A hundred years ago Teahouses, initially encouraged by the temperance movement, were more widespread in Glasgow than anywhere else in the UK. This prompted the following from James Hamilton Muir (a composite pseudonym) in "Glasgow in 1901"
"Glasgow is a very Tokio for tea-rooms. Nowhere are such places more popular and frequented"
Even in the feudal Japan of five hundred years ago the need to escape from the busy city and its noise, dirt and stress was acknowledged in the image of the Japanese Teahouse of the Way of Tea as "the mountain dwelling in the city".

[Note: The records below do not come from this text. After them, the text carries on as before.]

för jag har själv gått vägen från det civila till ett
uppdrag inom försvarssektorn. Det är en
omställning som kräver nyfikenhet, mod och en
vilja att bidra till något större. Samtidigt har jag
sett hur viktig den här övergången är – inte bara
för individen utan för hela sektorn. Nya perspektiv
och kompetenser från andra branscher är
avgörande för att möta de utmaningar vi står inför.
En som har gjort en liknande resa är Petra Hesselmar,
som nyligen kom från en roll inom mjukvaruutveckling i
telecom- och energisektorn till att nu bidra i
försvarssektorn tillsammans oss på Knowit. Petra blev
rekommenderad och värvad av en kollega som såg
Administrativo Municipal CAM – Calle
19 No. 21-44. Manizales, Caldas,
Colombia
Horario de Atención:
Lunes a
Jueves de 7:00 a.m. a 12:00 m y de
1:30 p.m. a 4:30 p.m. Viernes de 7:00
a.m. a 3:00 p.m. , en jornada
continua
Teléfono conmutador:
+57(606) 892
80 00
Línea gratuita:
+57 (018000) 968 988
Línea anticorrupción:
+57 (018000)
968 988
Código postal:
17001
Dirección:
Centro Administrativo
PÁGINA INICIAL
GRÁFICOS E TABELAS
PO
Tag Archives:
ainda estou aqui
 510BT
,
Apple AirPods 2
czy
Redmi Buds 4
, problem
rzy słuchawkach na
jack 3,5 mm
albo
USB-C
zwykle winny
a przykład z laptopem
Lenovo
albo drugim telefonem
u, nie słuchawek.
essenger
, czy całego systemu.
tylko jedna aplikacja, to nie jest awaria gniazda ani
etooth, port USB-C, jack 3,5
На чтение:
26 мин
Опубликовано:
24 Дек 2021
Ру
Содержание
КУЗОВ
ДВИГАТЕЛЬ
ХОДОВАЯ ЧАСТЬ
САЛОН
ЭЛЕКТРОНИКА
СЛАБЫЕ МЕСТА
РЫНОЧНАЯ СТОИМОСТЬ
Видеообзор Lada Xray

The preferred choice was to build a small thatched hut in a corner of their gardens, plant trees and place rocks around it, creating the spirit of a retreat without abandoning city life.A good place to hide yourself
When depressed even in the mountains,
The hut under the pine tree
In the middle of the capital.
Sôchô (1448-1532)
In this small space the microcosmic hospitality of the Way of Tea (erroneously known as the Tea Ceremony) was shared by like-minded people.

Today, when cities are larger than then imaginable, the need for quietude, a place of escape from the busy, noisy and dirty urban environment is even more essential.
The four tea rooms designed by Mackintosh for Kate Cranston were places to absent oneself from the hurly-burly of the city and find physical and aesthetic refreshment. She and he shared a vision of integrating art and daily life, democratically available to all. The necessarily commercial enterprise of selling seats and tea became, heightened by their sense of appropriate yet fanciful aesthetics and attention to detail, a form of art. Although ornate, the earlier curves giving way to severe rectlinearity, Mackintosh's interiors provide simple backgrounds, generally monochrome, for the social interaction they contained. Although only one of Mackintosh's remains in the business of serving tea, its appeal is so great that a functioning reproduction of it exists.

In "A Tea House For The City" the visitor will find the teahouse contextualised for the City of Glasgow, experience a multisensory path to the tearoom, and be presented with two approaches to the question at the head of this release:
What kind of space can offer relief from
the stress and speed of a modern urban environment?

By linking this question to Japanese Tea Ritual's quiet and detailed hospitality, Richards and Fraser offer two proposals. One is a tearoom of classical form but modern interpretation in materials and light. The other is a space equipped for a form of tea procedure devised in the last century to introduce the Way of Tea to foreigners unable or unwilling to sit on the floor. The utensils are the work of artist/designer/makers living near or within the borders of Scotland.

They are:
Phil Brown woodturning
Tim Chalk design for casting
Nichola Fletcher silversmith & designer
Ian Hird ceramics
David Kaplan glass blowing
Jacky Parry paper
Gordon Lochhead bronze
Audrey Melville papier-mâché
Annica Sandstrom fused glass
Tim Stead. wood
Others may be added to this list.
The exhibiting of these works in London next year is under negotiation with Flow gallery.

Finally in homage to Mackintosh and to emphasise that the Way of Tea is a living tradition the exhibition will end with the sight of a living, growing teahouse in willow by Lee Dalby who completes the circle by saying that "Willow is the British bamboo."

There will be two small publications accompanying the exhibition as well as a number of events.